- **ASSIGNMENT**:
Set down every entry word for word. Omit the pictures.

- **Lens distortion estimation data**:
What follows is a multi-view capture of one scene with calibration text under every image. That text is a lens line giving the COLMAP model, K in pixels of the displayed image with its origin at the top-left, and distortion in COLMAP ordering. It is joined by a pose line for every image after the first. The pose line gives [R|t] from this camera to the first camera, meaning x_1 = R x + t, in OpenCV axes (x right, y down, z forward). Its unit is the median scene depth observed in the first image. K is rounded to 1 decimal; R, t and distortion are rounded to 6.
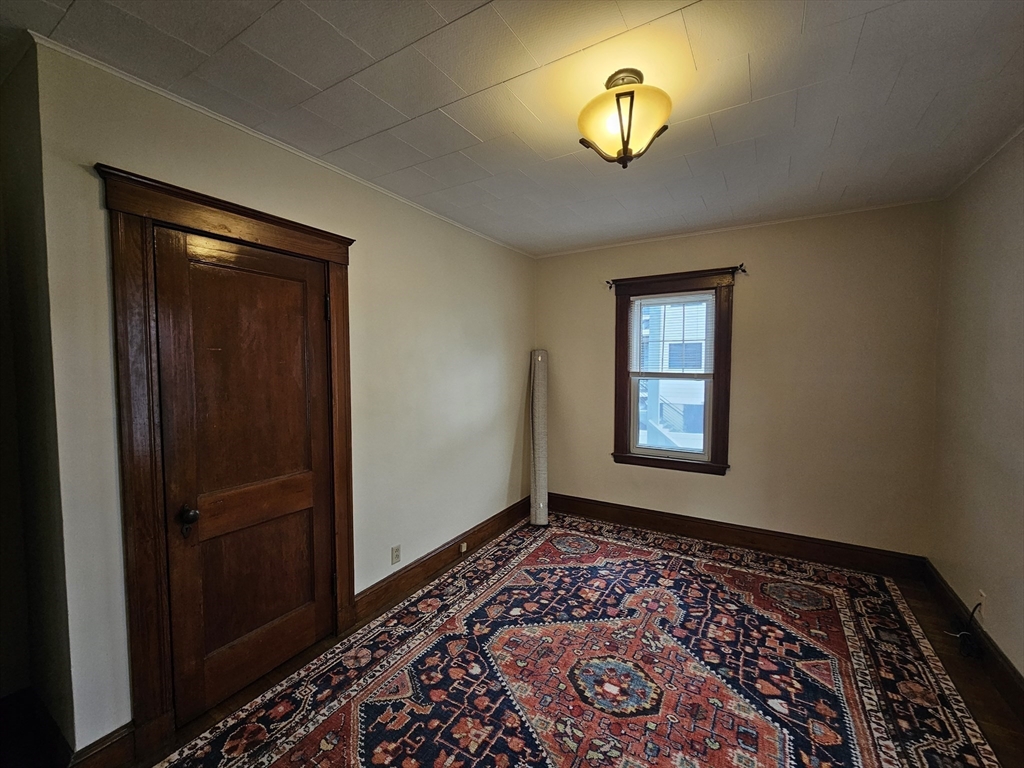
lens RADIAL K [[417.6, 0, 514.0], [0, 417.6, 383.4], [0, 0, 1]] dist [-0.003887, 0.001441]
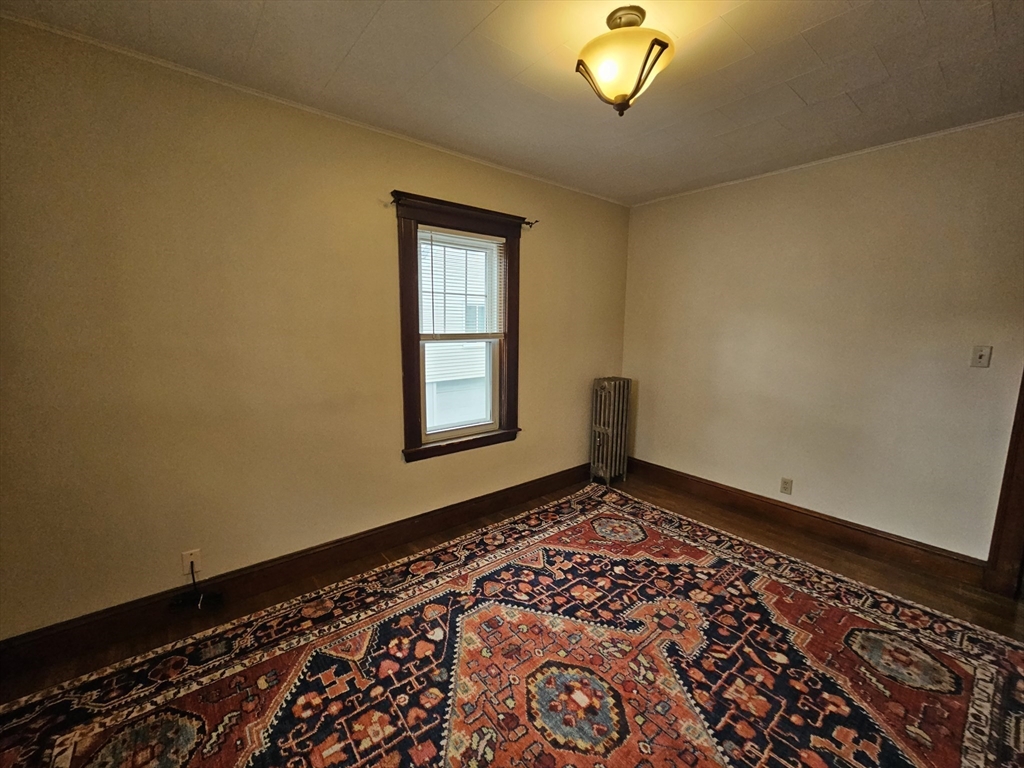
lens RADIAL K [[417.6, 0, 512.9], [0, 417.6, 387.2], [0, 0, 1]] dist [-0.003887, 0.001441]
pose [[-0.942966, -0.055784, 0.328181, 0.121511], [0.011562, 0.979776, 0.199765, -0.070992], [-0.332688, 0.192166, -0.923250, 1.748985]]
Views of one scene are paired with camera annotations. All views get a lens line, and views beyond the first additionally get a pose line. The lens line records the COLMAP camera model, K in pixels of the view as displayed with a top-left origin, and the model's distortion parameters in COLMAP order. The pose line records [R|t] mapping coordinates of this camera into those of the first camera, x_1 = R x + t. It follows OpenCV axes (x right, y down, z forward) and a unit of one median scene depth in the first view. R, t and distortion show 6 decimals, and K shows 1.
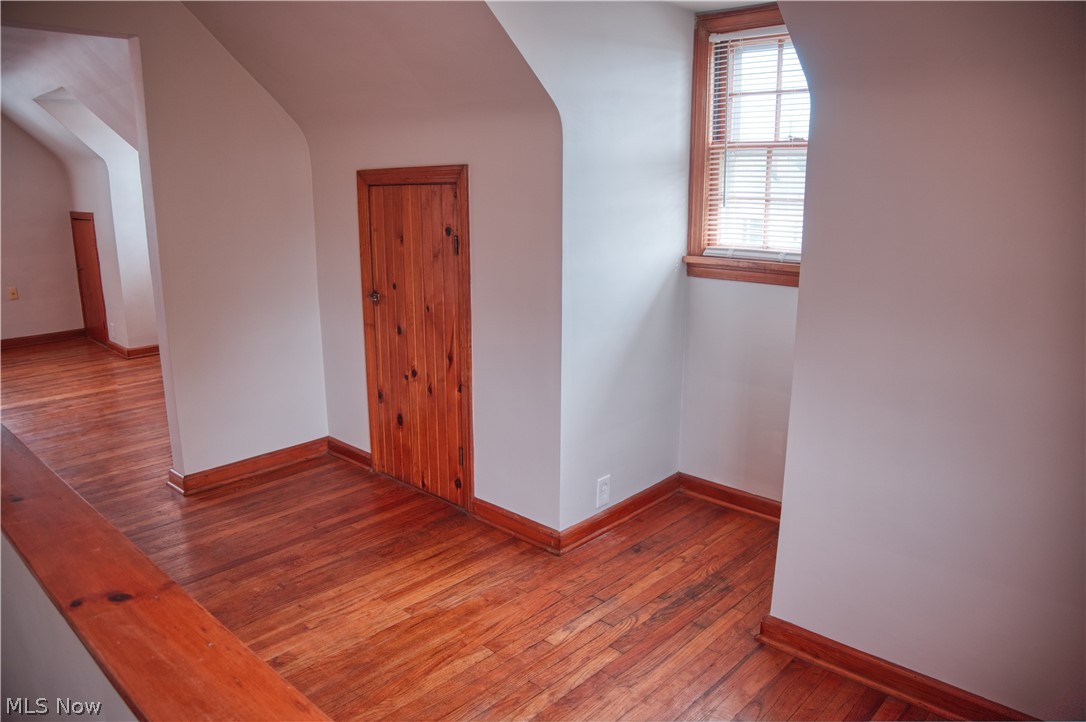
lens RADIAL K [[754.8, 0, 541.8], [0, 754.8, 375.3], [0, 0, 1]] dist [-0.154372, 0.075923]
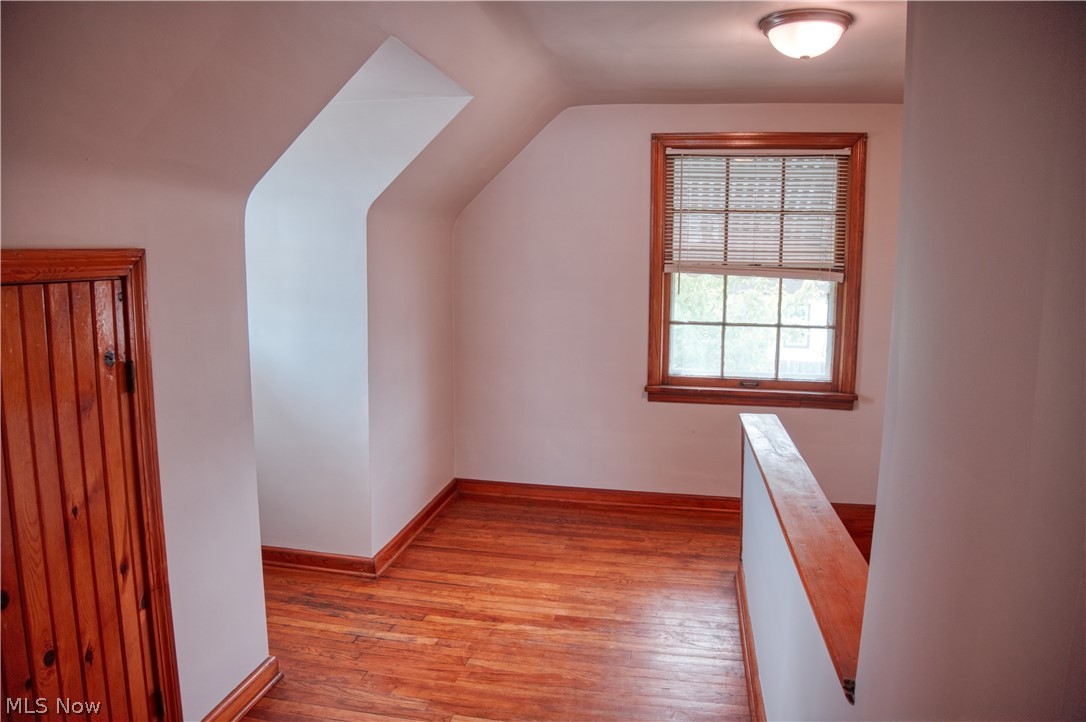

- **ANSWER**:
What follows is a multi-view capture of one scene with calibration text under every image. That text is a lens line giving the COLMAP model, K in pixels of the displayed image with its origin at the top-left, and distortion in COLMAP ordering. It is joined by a pose line for every image after the first. The pose line gives [R|t] from this camera to the first camera, meaning x_1 = R x + t, in OpenCV axes (x right, y down, z forward). Its unit is the median scene depth observed in the first image. K is rounded to 1 decimal; R, t and distortion are rounded to 6.
lens RADIAL K [[417.6, 0, 514.0], [0, 417.6, 383.4], [0, 0, 1]] dist [-0.003887, 0.001441]
lens RADIAL K [[417.6, 0, 512.9], [0, 417.6, 387.2], [0, 0, 1]] dist [-0.003887, 0.001441]
pose [[-0.942966, -0.055784, 0.328181, 0.121511], [0.011562, 0.979776, 0.199765, -0.070992], [-0.332688, 0.192166, -0.923250, 1.748985]]
Views of one scene are paired with camera annotations. All views get a lens line, and views beyond the first additionally get a pose line. The lens line records the COLMAP camera model, K in pixels of the view as displayed with a top-left origin, and the model's distortion parameters in COLMAP order. The pose line records [R|t] mapping coordinates of this camera into those of the first camera, x_1 = R x + t. It follows OpenCV axes (x right, y down, z forward) and a unit of one median scene depth in the first view. R, t and distortion show 6 decimals, and K shows 1.
lens RADIAL K [[754.8, 0, 541.8], [0, 754.8, 375.3], [0, 0, 1]] dist [-0.154372, 0.075923]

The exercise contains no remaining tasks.